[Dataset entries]
========

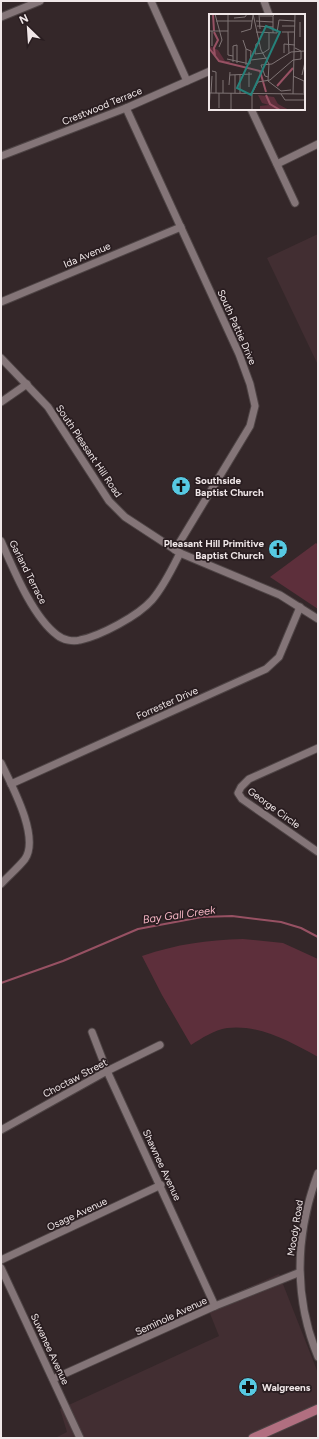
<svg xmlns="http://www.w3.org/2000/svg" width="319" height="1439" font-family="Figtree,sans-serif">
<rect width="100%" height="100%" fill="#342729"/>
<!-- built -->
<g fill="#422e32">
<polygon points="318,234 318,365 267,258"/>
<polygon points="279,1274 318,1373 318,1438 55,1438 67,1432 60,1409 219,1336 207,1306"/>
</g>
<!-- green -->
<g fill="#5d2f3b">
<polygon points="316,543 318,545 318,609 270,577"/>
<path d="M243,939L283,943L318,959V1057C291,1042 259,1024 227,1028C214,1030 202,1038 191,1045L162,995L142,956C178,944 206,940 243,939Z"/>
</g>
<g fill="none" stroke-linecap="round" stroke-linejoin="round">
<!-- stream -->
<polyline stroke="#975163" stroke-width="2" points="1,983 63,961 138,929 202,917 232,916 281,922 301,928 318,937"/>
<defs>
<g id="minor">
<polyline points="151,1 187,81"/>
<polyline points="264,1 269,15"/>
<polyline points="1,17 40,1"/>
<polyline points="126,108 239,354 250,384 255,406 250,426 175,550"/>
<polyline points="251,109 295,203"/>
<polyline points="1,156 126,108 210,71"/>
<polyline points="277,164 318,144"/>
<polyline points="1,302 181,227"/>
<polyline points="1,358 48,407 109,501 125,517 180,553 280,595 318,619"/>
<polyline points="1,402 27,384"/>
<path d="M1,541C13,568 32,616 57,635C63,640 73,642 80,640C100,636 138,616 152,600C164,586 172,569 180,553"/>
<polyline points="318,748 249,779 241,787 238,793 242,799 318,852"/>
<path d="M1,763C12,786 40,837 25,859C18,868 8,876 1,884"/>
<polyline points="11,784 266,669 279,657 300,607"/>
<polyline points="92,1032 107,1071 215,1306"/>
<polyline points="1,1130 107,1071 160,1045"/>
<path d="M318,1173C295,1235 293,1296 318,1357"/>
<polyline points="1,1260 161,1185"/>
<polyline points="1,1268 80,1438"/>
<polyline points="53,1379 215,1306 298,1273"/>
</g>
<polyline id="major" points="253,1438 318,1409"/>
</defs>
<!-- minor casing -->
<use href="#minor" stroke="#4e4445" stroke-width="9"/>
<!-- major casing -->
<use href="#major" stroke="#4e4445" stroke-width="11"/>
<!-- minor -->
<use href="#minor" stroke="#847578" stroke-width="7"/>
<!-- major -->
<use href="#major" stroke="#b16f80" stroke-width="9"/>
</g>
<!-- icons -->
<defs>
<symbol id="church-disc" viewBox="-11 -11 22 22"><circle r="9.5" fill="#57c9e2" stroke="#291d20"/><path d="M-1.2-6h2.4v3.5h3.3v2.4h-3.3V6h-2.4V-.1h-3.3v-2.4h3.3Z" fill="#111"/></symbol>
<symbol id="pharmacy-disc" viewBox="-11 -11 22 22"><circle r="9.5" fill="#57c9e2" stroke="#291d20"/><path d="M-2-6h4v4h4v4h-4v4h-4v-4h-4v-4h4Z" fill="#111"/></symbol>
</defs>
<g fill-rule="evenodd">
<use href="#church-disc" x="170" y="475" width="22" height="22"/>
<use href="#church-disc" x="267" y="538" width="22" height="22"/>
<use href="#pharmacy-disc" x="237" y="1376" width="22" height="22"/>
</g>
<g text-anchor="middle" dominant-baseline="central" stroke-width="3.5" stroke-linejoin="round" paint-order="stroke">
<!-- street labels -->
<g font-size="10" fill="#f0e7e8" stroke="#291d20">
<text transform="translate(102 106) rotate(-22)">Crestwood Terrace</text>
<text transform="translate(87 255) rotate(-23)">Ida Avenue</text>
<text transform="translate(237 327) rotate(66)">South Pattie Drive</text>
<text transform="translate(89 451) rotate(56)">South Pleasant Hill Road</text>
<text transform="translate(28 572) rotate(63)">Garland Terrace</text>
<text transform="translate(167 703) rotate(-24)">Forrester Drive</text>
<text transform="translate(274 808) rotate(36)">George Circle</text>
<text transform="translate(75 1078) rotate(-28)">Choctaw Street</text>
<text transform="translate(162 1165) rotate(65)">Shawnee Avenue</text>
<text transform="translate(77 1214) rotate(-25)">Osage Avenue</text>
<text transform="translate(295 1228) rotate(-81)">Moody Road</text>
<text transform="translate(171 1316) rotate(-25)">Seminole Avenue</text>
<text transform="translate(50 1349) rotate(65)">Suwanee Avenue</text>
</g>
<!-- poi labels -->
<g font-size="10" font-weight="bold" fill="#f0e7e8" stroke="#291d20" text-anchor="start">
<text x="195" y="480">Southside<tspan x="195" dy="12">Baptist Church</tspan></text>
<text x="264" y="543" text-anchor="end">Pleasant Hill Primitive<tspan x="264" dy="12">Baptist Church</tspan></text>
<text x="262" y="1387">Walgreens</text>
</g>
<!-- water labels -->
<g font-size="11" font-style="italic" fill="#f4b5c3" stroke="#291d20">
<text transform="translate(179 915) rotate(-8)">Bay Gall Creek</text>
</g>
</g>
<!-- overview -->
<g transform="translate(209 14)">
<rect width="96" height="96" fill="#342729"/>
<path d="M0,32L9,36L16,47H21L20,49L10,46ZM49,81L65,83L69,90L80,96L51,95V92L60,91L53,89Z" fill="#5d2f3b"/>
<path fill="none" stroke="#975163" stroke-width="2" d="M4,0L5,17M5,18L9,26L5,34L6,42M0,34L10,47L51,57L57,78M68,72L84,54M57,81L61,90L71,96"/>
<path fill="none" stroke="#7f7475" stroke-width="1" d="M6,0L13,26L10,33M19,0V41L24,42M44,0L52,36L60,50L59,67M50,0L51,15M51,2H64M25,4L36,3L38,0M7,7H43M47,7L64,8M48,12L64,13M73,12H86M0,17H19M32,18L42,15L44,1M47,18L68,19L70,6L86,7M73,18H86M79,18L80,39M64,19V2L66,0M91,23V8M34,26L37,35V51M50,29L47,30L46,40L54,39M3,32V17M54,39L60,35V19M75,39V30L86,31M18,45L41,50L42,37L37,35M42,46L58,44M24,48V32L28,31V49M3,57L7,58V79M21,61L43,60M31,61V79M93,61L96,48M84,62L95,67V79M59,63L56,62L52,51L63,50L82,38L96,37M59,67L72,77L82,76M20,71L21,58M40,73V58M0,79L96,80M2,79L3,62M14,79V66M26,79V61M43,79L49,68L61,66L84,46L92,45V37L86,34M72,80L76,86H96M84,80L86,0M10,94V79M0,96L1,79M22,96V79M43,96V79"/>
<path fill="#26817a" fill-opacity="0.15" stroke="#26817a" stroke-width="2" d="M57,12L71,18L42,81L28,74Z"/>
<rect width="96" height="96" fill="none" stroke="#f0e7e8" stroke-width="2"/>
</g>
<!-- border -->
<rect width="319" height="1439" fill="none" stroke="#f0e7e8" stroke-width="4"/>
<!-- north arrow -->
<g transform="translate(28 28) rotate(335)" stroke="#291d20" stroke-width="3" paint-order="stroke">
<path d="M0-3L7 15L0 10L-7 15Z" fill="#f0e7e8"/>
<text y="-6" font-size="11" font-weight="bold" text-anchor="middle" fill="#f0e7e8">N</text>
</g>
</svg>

========

▸ **TASK OBJECTIVE**
Reproduce the data above line for line, excluding every picture.

▸ **ANSWER TO THE EXERCISE**
<svg xmlns="http://www.w3.org/2000/svg" width="319" height="1439" font-family="Figtree,sans-serif">
<rect width="100%" height="100%" fill="#342729"/>
<!-- built -->
<g fill="#422e32">
<polygon points="318,234 318,365 267,258"/>
<polygon points="279,1274 318,1373 318,1438 55,1438 67,1432 60,1409 219,1336 207,1306"/>
</g>
<!-- green -->
<g fill="#5d2f3b">
<polygon points="316,543 318,545 318,609 270,577"/>
<path d="M243,939L283,943L318,959V1057C291,1042 259,1024 227,1028C214,1030 202,1038 191,1045L162,995L142,956C178,944 206,940 243,939Z"/>
</g>
<g fill="none" stroke-linecap="round" stroke-linejoin="round">
<!-- stream -->
<polyline stroke="#975163" stroke-width="2" points="1,983 63,961 138,929 202,917 232,916 281,922 301,928 318,937"/>
<defs>
<g id="minor">
<polyline points="151,1 187,81"/>
<polyline points="264,1 269,15"/>
<polyline points="1,17 40,1"/>
<polyline points="126,108 239,354 250,384 255,406 250,426 175,550"/>
<polyline points="251,109 295,203"/>
<polyline points="1,156 126,108 210,71"/>
<polyline points="277,164 318,144"/>
<polyline points="1,302 181,227"/>
<polyline points="1,358 48,407 109,501 125,517 180,553 280,595 318,619"/>
<polyline points="1,402 27,384"/>
<path d="M1,541C13,568 32,616 57,635C63,640 73,642 80,640C100,636 138,616 152,600C164,586 172,569 180,553"/>
<polyline points="318,748 249,779 241,787 238,793 242,799 318,852"/>
<path d="M1,763C12,786 40,837 25,859C18,868 8,876 1,884"/>
<polyline points="11,784 266,669 279,657 300,607"/>
<polyline points="92,1032 107,1071 215,1306"/>
<polyline points="1,1130 107,1071 160,1045"/>
<path d="M318,1173C295,1235 293,1296 318,1357"/>
<polyline points="1,1260 161,1185"/>
<polyline points="1,1268 80,1438"/>
<polyline points="53,1379 215,1306 298,1273"/>
</g>
<polyline id="major" points="253,1438 318,1409"/>
</defs>
<!-- minor casing -->
<use href="#minor" stroke="#4e4445" stroke-width="9"/>
<!-- major casing -->
<use href="#major" stroke="#4e4445" stroke-width="11"/>
<!-- minor -->
<use href="#minor" stroke="#847578" stroke-width="7"/>
<!-- major -->
<use href="#major" stroke="#b16f80" stroke-width="9"/>
</g>
<!-- icons -->
<defs>
<symbol id="church-disc" viewBox="-11 -11 22 22"><circle r="9.5" fill="#57c9e2" stroke="#291d20"/><path d="M-1.2-6h2.4v3.5h3.3v2.4h-3.3V6h-2.4V-.1h-3.3v-2.4h3.3Z" fill="#111"/></symbol>
<symbol id="pharmacy-disc" viewBox="-11 -11 22 22"><circle r="9.5" fill="#57c9e2" stroke="#291d20"/><path d="M-2-6h4v4h4v4h-4v4h-4v-4h-4v-4h4Z" fill="#111"/></symbol>
</defs>
<g fill-rule="evenodd">
<use href="#church-disc" x="170" y="475" width="22" height="22"/>
<use href="#church-disc" x="267" y="538" width="22" height="22"/>
<use href="#pharmacy-disc" x="237" y="1376" width="22" height="22"/>
</g>
<g text-anchor="middle" dominant-baseline="central" stroke-width="3.5" stroke-linejoin="round" paint-order="stroke">
<!-- street labels -->
<g font-size="10" fill="#f0e7e8" stroke="#291d20">
<text transform="translate(102 106) rotate(-22)">Crestwood Terrace</text>
<text transform="translate(87 255) rotate(-23)">Ida Avenue</text>
<text transform="translate(237 327) rotate(66)">South Pattie Drive</text>
<text transform="translate(89 451) rotate(56)">South Pleasant Hill Road</text>
<text transform="translate(28 572) rotate(63)">Garland Terrace</text>
<text transform="translate(167 703) rotate(-24)">Forrester Drive</text>
<text transform="translate(274 808) rotate(36)">George Circle</text>
<text transform="translate(75 1078) rotate(-28)">Choctaw Street</text>
<text transform="translate(162 1165) rotate(65)">Shawnee Avenue</text>
<text transform="translate(77 1214) rotate(-25)">Osage Avenue</text>
<text transform="translate(295 1228) rotate(-81)">Moody Road</text>
<text transform="translate(171 1316) rotate(-25)">Seminole Avenue</text>
<text transform="translate(50 1349) rotate(65)">Suwanee Avenue</text>
</g>
<!-- poi labels -->
<g font-size="10" font-weight="bold" fill="#f0e7e8" stroke="#291d20" text-anchor="start">
<text x="195" y="480">Southside<tspan x="195" dy="12">Baptist Church</tspan></text>
<text x="264" y="543" text-anchor="end">Pleasant Hill Primitive<tspan x="264" dy="12">Baptist Church</tspan></text>
<text x="262" y="1387">Walgreens</text>
</g>
<!-- water labels -->
<g font-size="11" font-style="italic" fill="#f4b5c3" stroke="#291d20">
<text transform="translate(179 915) rotate(-8)">Bay Gall Creek</text>
</g>
</g>
<!-- overview -->
<g transform="translate(209 14)">
<rect width="96" height="96" fill="#342729"/>
<path d="M0,32L9,36L16,47H21L20,49L10,46ZM49,81L65,83L69,90L80,96L51,95V92L60,91L53,89Z" fill="#5d2f3b"/>
<path fill="none" stroke="#975163" stroke-width="2" d="M4,0L5,17M5,18L9,26L5,34L6,42M0,34L10,47L51,57L57,78M68,72L84,54M57,81L61,90L71,96"/>
<path fill="none" stroke="#7f7475" stroke-width="1" d="M6,0L13,26L10,33M19,0V41L24,42M44,0L52,36L60,50L59,67M50,0L51,15M51,2H64M25,4L36,3L38,0M7,7H43M47,7L64,8M48,12L64,13M73,12H86M0,17H19M32,18L42,15L44,1M47,18L68,19L70,6L86,7M73,18H86M79,18L80,39M64,19V2L66,0M91,23V8M34,26L37,35V51M50,29L47,30L46,40L54,39M3,32V17M54,39L60,35V19M75,39V30L86,31M18,45L41,50L42,37L37,35M42,46L58,44M24,48V32L28,31V49M3,57L7,58V79M21,61L43,60M31,61V79M93,61L96,48M84,62L95,67V79M59,63L56,62L52,51L63,50L82,38L96,37M59,67L72,77L82,76M20,71L21,58M40,73V58M0,79L96,80M2,79L3,62M14,79V66M26,79V61M43,79L49,68L61,66L84,46L92,45V37L86,34M72,80L76,86H96M84,80L86,0M10,94V79M0,96L1,79M22,96V79M43,96V79"/>
<path fill="#26817a" fill-opacity="0.15" stroke="#26817a" stroke-width="2" d="M57,12L71,18L42,81L28,74Z"/>
<rect width="96" height="96" fill="none" stroke="#f0e7e8" stroke-width="2"/>
</g>
<!-- border -->
<rect width="319" height="1439" fill="none" stroke="#f0e7e8" stroke-width="4"/>
<!-- north arrow -->
<g transform="translate(28 28) rotate(335)" stroke="#291d20" stroke-width="3" paint-order="stroke">
<path d="M0-3L7 15L0 10L-7 15Z" fill="#f0e7e8"/>
<text y="-6" font-size="11" font-weight="bold" text-anchor="middle" fill="#f0e7e8">N</text>
</g>
</svg>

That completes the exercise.